In November 2018 researchers from Australia published their review of the medical scientific literature to assess the effect of omega-3 long chain polyunsaturated fatty acids, either as a supplement or dietary addition, taken during pregnancy on maternal, perinatal, and neonatal outcomes. A total of 70 studies, involving 19,927 women at low, mixed or high risk of poor pregnancy outcomes, were included in the review. The overall risk of bias was mixed and it was noted that nearly half the studies included women who had an increased/high risk for adverse maternal and birth outcomes.

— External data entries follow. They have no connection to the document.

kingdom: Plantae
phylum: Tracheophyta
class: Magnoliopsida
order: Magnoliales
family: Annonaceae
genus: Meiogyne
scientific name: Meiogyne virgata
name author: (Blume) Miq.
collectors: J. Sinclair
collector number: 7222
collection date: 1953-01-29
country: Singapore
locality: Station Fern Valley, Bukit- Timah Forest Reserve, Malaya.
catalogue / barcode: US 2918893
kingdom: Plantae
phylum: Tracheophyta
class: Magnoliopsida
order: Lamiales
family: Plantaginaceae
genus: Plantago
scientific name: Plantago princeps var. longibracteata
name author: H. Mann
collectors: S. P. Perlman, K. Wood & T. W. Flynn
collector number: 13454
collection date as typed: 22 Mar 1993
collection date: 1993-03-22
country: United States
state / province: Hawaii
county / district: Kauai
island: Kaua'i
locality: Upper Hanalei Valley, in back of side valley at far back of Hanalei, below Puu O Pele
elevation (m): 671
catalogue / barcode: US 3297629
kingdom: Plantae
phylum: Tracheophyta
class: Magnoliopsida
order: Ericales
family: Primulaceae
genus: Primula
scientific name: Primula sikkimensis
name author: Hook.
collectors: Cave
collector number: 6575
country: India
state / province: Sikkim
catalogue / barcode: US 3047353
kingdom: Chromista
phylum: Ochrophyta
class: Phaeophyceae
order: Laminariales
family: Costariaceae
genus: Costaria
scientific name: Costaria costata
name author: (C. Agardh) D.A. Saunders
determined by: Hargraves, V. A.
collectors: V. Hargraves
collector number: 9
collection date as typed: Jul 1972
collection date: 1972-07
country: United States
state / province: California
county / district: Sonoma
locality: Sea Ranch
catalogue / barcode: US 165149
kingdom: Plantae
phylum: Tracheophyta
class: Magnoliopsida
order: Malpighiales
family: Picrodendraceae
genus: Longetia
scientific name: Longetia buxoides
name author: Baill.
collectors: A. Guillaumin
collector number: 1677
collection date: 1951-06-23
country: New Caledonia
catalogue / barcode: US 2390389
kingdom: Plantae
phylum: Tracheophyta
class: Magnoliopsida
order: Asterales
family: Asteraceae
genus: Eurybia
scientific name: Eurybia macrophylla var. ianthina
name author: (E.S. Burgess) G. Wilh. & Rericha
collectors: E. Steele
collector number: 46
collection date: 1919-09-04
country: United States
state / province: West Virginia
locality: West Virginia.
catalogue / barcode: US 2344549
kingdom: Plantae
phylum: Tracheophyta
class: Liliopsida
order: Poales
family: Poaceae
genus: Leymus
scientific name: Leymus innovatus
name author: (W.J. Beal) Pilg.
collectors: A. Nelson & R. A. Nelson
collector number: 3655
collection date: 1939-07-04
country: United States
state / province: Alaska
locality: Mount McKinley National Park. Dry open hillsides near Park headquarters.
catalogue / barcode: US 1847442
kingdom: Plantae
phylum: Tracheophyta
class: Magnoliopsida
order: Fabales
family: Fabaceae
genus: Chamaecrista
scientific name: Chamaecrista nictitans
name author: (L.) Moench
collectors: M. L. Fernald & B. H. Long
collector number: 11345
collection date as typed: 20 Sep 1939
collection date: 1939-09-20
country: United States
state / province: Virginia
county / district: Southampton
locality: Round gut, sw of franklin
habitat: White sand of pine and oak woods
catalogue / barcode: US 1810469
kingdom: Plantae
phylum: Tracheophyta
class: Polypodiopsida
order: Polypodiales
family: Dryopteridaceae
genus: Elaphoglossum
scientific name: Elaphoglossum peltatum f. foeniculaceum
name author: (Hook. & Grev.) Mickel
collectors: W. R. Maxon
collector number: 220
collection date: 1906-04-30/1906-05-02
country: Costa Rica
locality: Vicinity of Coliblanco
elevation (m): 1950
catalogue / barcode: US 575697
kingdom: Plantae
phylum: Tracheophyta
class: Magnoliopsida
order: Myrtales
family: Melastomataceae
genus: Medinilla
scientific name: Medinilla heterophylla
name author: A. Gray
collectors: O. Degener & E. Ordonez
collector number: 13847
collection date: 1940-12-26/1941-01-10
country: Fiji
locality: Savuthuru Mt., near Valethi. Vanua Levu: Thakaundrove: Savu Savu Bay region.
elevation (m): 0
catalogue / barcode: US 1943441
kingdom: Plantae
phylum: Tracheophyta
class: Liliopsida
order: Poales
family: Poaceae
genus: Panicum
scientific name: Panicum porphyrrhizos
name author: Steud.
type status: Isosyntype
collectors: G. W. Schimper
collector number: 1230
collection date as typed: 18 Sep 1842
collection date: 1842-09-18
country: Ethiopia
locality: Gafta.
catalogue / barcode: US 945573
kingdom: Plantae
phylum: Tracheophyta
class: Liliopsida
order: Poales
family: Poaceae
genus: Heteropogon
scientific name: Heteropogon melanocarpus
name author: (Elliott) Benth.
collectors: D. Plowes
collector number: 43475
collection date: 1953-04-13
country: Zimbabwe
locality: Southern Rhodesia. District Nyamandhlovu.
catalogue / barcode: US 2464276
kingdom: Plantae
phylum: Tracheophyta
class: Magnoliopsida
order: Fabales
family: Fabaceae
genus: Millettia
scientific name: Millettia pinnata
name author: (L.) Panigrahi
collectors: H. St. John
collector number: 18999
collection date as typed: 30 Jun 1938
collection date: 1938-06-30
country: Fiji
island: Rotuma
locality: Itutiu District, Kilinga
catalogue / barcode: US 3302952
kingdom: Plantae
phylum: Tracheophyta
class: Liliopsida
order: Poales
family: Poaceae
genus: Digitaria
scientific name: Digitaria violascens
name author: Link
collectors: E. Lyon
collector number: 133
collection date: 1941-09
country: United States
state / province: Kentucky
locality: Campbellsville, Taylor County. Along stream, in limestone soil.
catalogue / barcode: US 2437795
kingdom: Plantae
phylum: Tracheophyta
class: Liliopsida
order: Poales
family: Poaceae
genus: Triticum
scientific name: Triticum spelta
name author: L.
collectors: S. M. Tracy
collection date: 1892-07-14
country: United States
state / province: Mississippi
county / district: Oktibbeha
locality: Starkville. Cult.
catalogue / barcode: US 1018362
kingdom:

Research showed there was high quality evidence which revealed that both preterm birth (before 37 weeks) and early preterm birth (before 34 weeks) was reduced in women who received omega-3 long chain polyunsaturated fatty acids when compared to those who received no omega-3. There was however moderate quality evidence that taking omega-3 slightly increased the risk of giving birth after 42 weeks. When perinatal and neonatal outcomes were analysed there was moderate quality evidence that taking omega-3 possibly reduced the risk of perinatal death and possibly fewer neonatal care admissions. There was also high quality evidence showing a reduced risk of low birthweight babies but moderate quality evidence for a possible small increase in large-for-gestational age babies. Moderate quality evidence showing little or no difference in small-for-gestational age or intrauterine growth restriction was also seen. For maternal outcomes, there was insufficient evidence to determine the effects of omega-3 on induction post-term, maternal serious adverse events, maternal admission to intensive care or postnatal depression. There was however moderate quality evidence showing that the average gestational length was greater in women who received omega-3 and low quality evidence that pre-eclampsia may possibly be reduced with omega-3. For child/adult outcomes, there was low-quality to very low-quality evidence that antenatal omega-3 supplementation had little or no effect on cognition, IQ, vision, other neurodevelopment and growth outcomes, language and behaviour when compared to no omega-3. Omega-3 also had little effect on BMI when the child was aged 19 years. No information on the development of diabetes in the children of study individuals was available.

Middleton P et al. Omega-3 fatty acid addition during pregnancy. Cochrane Database Syst Rev. 2018 Nov 15;11:CD003402.